■ **DOCUMENT EXCERPT**
• • • • •
A compiler is being written to translate a Pascal-like language
into assembly code for the Data General Nova 3/D computer. A previous
note  has described the language and the basic structure of the
compiler. In this note, we describe the code generation problems
encountered and their solution.
The code generation problem is to determine appropriate sequences of assembly language instructions and data structures to properly implement the semantics of a higher-level language, in this case, of Pascal. Three general approaches are typically used for minicomputer compilers. The first is to generate all code (except I/O) in-line. This has the advantage of speed, but may require a lot of space if the translation is not straightforward. The opposite approach is to compile into a compact intermediate code which is then interpreted by a special system routine. This approach generally sacrifices speed for space, and is used mainly when the language semantics are quite different from the machine operations (such as with LISP, SNOBOL, or APL). A third approach, gaining in popularity, is a merger of these two approaches, where simple operations (like loading and assignments) are implemented in-line, while more complex instructions (like multiplication or procedure calls) are executed by system subroutines.
• • • • •
■ **SUPPLIED ENTRIES**

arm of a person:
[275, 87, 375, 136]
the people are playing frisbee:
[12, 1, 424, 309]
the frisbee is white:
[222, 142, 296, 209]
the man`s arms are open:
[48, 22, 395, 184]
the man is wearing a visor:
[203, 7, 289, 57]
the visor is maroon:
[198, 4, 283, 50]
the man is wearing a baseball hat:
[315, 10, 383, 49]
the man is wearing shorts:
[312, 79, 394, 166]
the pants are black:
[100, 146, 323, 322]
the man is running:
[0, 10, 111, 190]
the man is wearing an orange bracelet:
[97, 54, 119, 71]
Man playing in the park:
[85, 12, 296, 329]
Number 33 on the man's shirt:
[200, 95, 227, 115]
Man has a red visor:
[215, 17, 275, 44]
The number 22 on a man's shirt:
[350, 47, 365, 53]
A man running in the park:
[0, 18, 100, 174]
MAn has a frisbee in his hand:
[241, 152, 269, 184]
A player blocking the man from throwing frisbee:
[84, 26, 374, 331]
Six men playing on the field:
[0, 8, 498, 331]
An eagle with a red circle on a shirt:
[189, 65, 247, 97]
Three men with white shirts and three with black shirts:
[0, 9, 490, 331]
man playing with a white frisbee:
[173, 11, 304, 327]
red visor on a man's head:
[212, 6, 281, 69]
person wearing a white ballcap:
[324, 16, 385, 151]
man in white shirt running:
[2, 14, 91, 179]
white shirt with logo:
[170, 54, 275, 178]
• • • • •
■ **REQUIREMENT A**
List every row above that contains the string "visor".
■ **REQUIREMENT B**
Carry on the note about code generation for the Nova 3/D compiler, starting after its last sentence.

■ **EXERCISE ANSWER A**
the man is wearing a visor:
the visor is maroon:
Man has a red visor:
red visor on a man's head:

■ **EXERCISE ANSWER B**
For the Pascal compiler, we have decided to generate all code in-line. This allows a program to be independent of system subroutines. The problems which need to be solved then involve data allocation and addressing, arithmetic operations, flow of control and procedure calls. After a brief review of the NOVA architecture, we discuss each of these points in turn.
The Nova cpu may have up to 32,768 16-bit words of memory. Integers are represented in two's complement, allowing a single precision integer range of -32,768 to +32,767. Characters are represented in ASCII, and may be packed, two to a word.
Four 16-bit registers (AC0, AC1, AC2, and AC3) are provided. All registers can be used for most operations, and so they can be considered as general-purpose accumulators. Two of the registers (AC2 and AC3) can be used as index or base registers. A one-bit carry register is also provided.
Figure 1. Instruction format for Nove 3/D. (a) Memory Reference and (b) Arithmetic/Logic Instructions.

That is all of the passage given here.